Eakinomics: COVID-19 and
Communities of Color
I testified yesterday before the House Ways and Means Committee on the topic of
“The Disproportionate Impact of Covid-19 on Communities of Color.” (Historical
footnote: This was the very first virtual hearing – held via WebEx – in the
House of Representatives.) The full testimony is here, but the highlights are pretty
simple.
The COVID-19 pandemic is a tragedy – over 100,000 Americans have
perished – and an economic calamity of enormous proportions. In the past two
months, we have seen the largest one-month drop in consumer confidence,
one-month drop in retail sales, one-month decline in employment (20 million
jobs, 10 times larger than the previous high), one-month rise in unemployment
(over 10 percentage points, 10 times larger than the previous high), and
one-week rise in new claims for unemployment insurance (over 6 million, 10
times larger than the previous high).
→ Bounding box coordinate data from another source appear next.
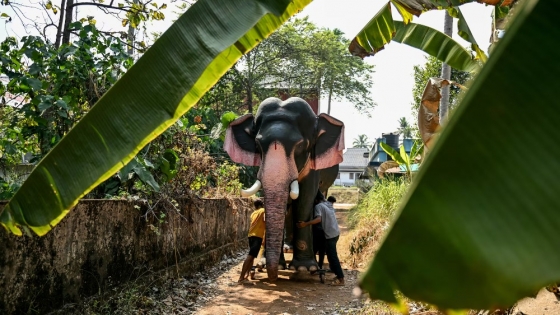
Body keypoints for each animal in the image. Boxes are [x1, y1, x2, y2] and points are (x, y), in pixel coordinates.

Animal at [224, 96, 346, 282]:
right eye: (258, 145)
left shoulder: (313, 167)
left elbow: (305, 199)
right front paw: (266, 264)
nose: (271, 276)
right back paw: (289, 247)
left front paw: (305, 268)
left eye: (300, 145)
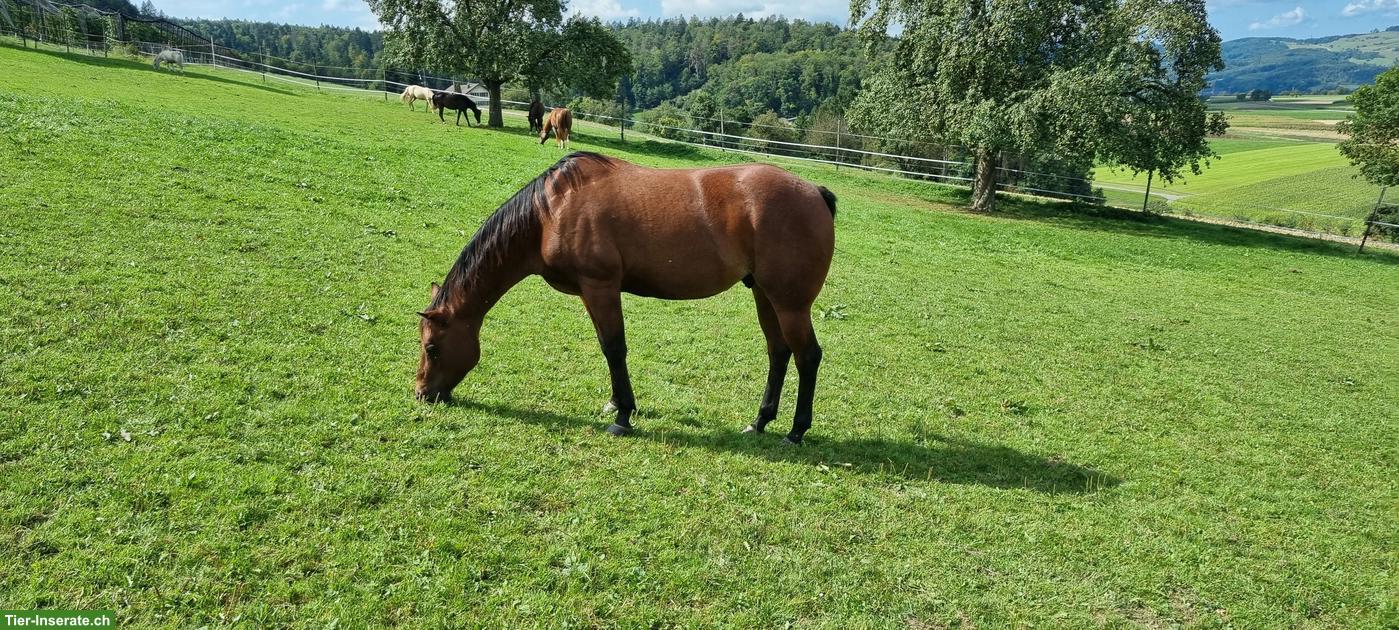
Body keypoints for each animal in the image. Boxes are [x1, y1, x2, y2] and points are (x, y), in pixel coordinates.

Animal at [415, 152, 837, 445]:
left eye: (433, 348)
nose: (422, 394)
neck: (549, 213)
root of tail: (815, 192)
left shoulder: (600, 286)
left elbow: (614, 348)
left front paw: (622, 417)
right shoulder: (591, 292)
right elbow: (609, 349)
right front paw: (617, 404)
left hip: (790, 304)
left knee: (807, 356)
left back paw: (796, 432)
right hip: (765, 296)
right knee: (779, 354)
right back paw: (760, 421)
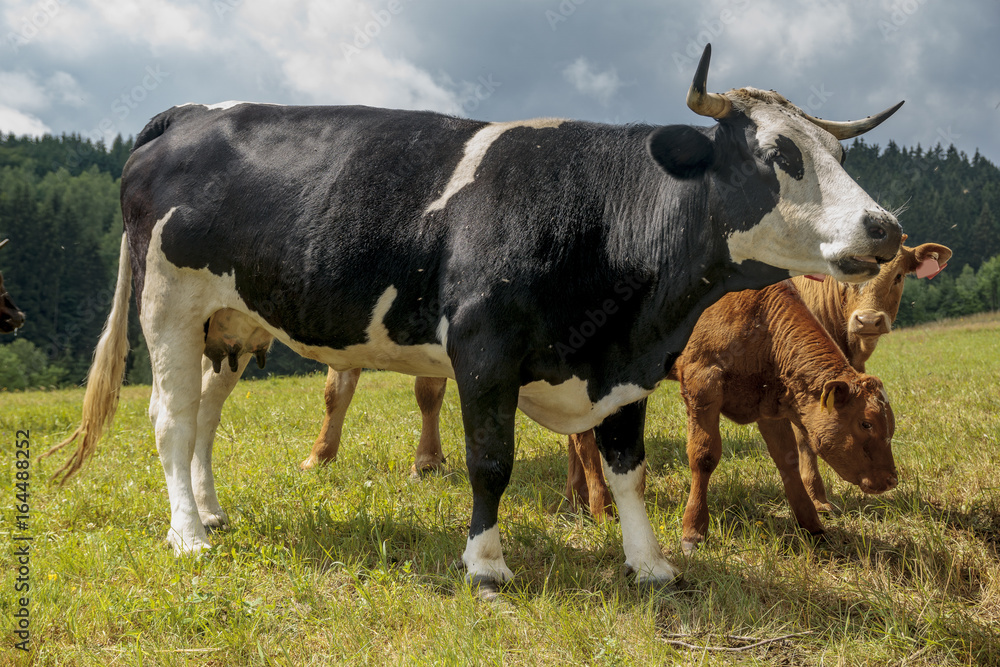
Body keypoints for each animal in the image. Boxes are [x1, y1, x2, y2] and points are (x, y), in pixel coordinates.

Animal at [50, 45, 904, 588]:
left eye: (839, 154)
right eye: (779, 156)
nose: (886, 227)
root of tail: (194, 111)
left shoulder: (625, 367)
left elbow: (628, 467)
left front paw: (651, 563)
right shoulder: (483, 348)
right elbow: (489, 460)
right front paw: (487, 563)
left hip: (230, 323)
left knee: (203, 416)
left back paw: (210, 510)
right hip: (168, 301)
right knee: (170, 416)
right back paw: (188, 535)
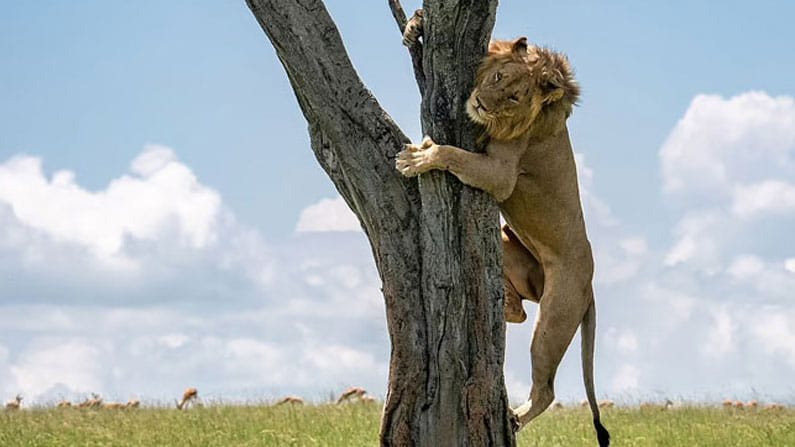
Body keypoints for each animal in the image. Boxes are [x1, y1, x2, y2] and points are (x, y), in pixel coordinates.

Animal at [397, 14, 610, 447]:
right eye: (497, 77)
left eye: (513, 98)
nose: (479, 103)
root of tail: (591, 284)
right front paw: (416, 25)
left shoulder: (502, 174)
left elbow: (452, 153)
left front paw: (418, 158)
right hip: (508, 243)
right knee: (517, 313)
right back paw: (506, 305)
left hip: (555, 317)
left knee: (546, 386)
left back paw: (513, 417)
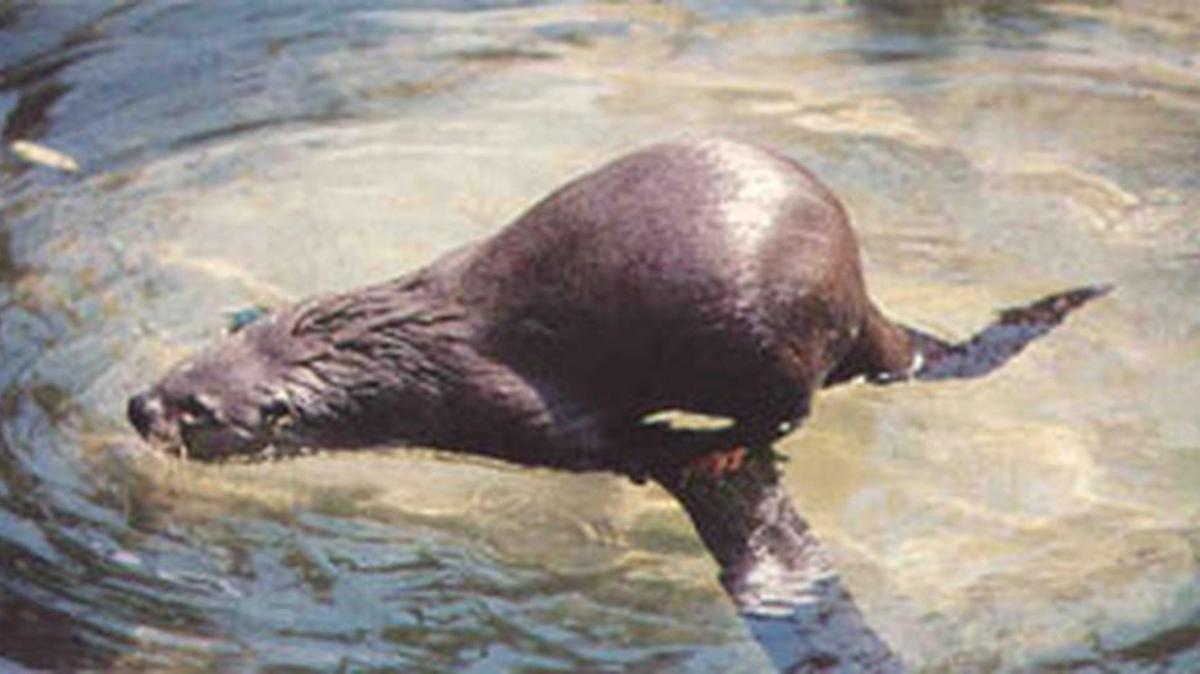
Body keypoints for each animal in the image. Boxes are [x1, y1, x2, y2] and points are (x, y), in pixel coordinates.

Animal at [127, 138, 1106, 476]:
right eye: (172, 370)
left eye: (195, 409)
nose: (138, 406)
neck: (400, 356)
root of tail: (857, 286)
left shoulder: (504, 404)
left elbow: (586, 442)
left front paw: (653, 446)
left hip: (774, 342)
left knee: (788, 411)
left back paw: (720, 441)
The Congressional Budget Office projects
that gross domestic product (roughly our national income) will fall by 11
percent in the second quarter – just under the decline seen during
the entire year of 1932, which was the worst of the Great
Depression. Bad stuff.
Both the health and economic bad news have been unequally felt. Racial
minorities have experienced disproportionately high rates of infection and
death. The unemployment rate jumped 2.9 percentage points more for Hispanics
than Whites, and 0.3 percentage points more for Asians. Of note, the
unemployment rate for Blacks rose by 0.7 percentage points less; this seems to
be explained by the fact that Blacks are disproportionately working in
essential businesses and occupations.
The obvious way to unwind these rising measures of health and economic
inequality is an aggressive strategy to safely ramp up economic growth and
return as quickly as possible to the labor market conditions that prevailed
only 3 months ago. That’s the easy part.
The hard part is to recognize that there were already significant health and economic
disparities to begin with. As my testimony puts it, “Those most at
risk have underlying health conditions, jobs that are either essential and
present workers with a greater risk of exposure or non-essential but unable to
be performed from home, and live in highly dense areas where it is more
difficult to isolate. In the United States, such individuals are more likely to
be people of color than White. School closures will also disproportionately
impact lower-income children, who are more often from racial and ethnic
minority families. The pandemic is not creating these disparities but rather
highlighting and exacerbating existing disparities.”
Addressing the pandemic is the priority of the moment. But addressing those
existing disparities should not be forgotten.